- Square Top Mountain Location within Utah

Highest point
- Elevation: 7,053.5 ft (2,149.9 m) NAVD 88
- Prominence: 1,356 ft (413 m)
- Listing: Utah Peaks with 1000 feet of Prominence;
- Coordinates: 37°20′35″N 113°53′07″W﻿ / ﻿37.3429930°N 113.8852157°W

Geography
- Location: Washington County, Utah, U.S.
- Topo map: USGS Square Top Mountain

= Square Top Mountain (Utah) =

Mountain in Utah that was the site of a B-52 crash

Square Top Mountain is a mountain located in western Washington County in southwestern Utah, United States. Square Top Mountain is located northwest of the city of St. George and west of the smaller community of Gunlock. It is recognizable by its distinctive square shape and flat ridge line. Square Top Mountain is best known for being the crash site of a B-52 Stratofortress on April 11, 1983.

==Geology==
Square Top Mountain sits within the Motoqua and Gunlock quadrangles of southwestern Utah, in a region that marks the transition zone between the Basin and Range province to the west and the Colorado Plateaus province to the east. The surrounding area is characterized by rugged terrain shaped by millions of years of faulting and erosion, exposing a diverse sequence of sedimentary and volcanic rocks ranging in age from Precambrian to late Cenozoic.

==B-52 crash==
On April 11, 1983, Square Top Mountain was the crash site of a B-52 Stratofortress. The aircraft, callsign LURE 75, belonged to the 19th Bombardment Wing of the Strategic Air Command. LURE 75 was scheduled to fly from Robbins Air Force Base, Georgia, to Nellis Air Force Base in Las Vegas, Nevada.

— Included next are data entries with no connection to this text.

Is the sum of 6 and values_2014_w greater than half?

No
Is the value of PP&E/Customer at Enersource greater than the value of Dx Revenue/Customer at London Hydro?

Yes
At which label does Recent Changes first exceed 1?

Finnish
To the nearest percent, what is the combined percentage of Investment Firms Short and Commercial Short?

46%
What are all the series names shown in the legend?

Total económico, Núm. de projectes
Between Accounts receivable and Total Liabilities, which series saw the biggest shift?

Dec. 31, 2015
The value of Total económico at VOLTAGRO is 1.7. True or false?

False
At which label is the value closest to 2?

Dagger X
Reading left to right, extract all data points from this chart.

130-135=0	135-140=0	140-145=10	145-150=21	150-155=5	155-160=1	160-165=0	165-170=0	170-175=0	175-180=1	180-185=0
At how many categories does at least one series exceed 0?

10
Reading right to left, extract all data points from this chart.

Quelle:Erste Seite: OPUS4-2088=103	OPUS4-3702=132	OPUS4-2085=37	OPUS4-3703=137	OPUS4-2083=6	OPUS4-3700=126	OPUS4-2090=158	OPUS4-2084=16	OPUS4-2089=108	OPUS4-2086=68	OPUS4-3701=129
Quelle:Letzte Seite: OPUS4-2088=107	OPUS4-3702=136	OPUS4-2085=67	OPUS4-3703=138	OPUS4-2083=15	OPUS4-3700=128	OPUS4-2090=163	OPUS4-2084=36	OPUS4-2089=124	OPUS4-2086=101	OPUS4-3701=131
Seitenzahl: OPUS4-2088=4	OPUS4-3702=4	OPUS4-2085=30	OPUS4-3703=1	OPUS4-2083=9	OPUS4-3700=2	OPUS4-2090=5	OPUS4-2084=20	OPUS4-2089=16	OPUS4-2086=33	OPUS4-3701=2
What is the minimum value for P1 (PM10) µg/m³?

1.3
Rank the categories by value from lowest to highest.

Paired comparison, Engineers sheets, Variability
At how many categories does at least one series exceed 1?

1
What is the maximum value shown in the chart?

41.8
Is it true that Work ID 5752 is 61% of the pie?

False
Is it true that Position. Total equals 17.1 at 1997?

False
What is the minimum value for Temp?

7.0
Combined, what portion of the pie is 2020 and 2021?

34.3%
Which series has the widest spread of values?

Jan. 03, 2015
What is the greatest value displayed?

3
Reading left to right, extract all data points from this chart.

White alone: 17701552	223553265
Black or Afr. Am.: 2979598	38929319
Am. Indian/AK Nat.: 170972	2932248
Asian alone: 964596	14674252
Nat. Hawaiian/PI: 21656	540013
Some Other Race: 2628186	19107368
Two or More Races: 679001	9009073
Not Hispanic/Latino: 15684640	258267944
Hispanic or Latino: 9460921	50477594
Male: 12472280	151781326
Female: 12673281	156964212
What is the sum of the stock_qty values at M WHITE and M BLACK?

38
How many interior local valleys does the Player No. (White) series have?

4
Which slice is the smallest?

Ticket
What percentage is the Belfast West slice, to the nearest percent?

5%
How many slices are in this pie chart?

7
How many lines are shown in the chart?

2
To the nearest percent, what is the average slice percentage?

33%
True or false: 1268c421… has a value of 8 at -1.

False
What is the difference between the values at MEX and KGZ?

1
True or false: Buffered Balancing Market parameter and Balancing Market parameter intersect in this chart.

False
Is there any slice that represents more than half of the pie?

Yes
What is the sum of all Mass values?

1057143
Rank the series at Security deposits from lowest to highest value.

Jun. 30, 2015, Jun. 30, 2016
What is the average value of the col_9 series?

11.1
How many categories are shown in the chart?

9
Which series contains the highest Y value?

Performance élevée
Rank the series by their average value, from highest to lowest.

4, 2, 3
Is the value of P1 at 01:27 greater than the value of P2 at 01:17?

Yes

During the flight, it was reported by the crew of LURE 75 that the aircraft was experiencing issues with its ground avoidance radar. At approximately 7:15 PM MST, the flight had dropped to an altitude of 3,100 feet while flying in the area of Square Top Mountain. Within a few minutes of descending to this altitude, LURE 75 then attempted to climb, reaching a reported altitude of 6,300 feet. The aircraft then crashed into the south face of Square Top mountain. It is estimated that at the time of impact, LURE 75 was traveling at nearly 370 mph. All 7 crew members were killed on impact.

Near the site of the crash, there is a small marker monument in honor of the crew members of LURE 75. Weighing about 300 pounds, the monument was airlifted into place by a Huey helicopter flown by Detachment 18 of the 40th Aerospace Rescue and Recovery Squadron.